[Opening Data supplied section]

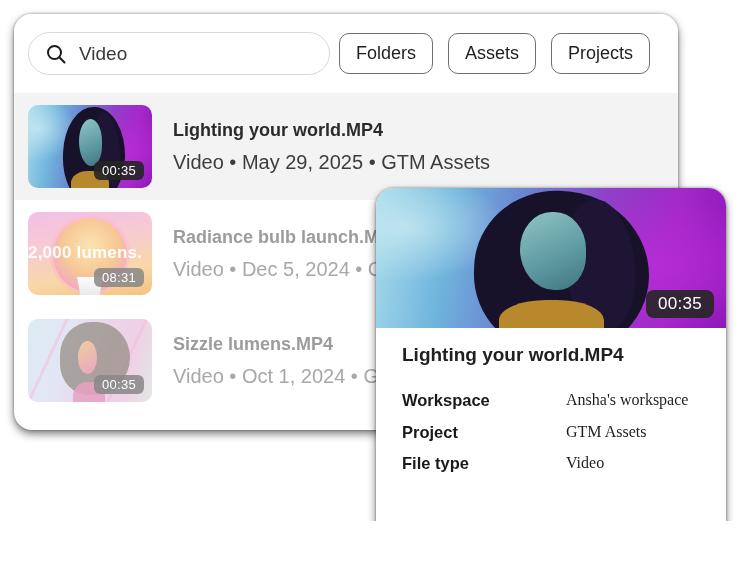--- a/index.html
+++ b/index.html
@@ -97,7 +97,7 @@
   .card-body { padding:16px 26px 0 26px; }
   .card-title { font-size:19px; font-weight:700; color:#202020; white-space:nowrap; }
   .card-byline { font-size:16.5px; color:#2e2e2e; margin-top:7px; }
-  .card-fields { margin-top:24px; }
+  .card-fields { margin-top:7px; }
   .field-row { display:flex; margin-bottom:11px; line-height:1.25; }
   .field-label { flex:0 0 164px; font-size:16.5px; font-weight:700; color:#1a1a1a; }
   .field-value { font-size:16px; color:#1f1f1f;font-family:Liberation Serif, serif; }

[Closing Data supplied section]

#### What the exercise asks:
Although the records contain pictures, the copy should consist of their text alone, reproduced exactly.

#### Result for this task:
--- a/index.html
+++ b/index.html
@@ -97,7 +97,7 @@
   .card-body { padding:16px 26px 0 26px; }
   .card-title { font-size:19px; font-weight:700; color:#202020; white-space:nowrap; }
   .card-byline { font-size:16.5px; color:#2e2e2e; margin-top:7px; }
-  .card-fields { margin-top:24px; }
+  .card-fields { margin-top:7px; }
   .field-row { display:flex; margin-bottom:11px; line-height:1.25; }
   .field-label { flex:0 0 164px; font-size:16.5px; font-weight:700; color:#1a1a1a; }
   .field-value { font-size:16px; color:#1f1f1f;font-family:Liberation Serif, serif; }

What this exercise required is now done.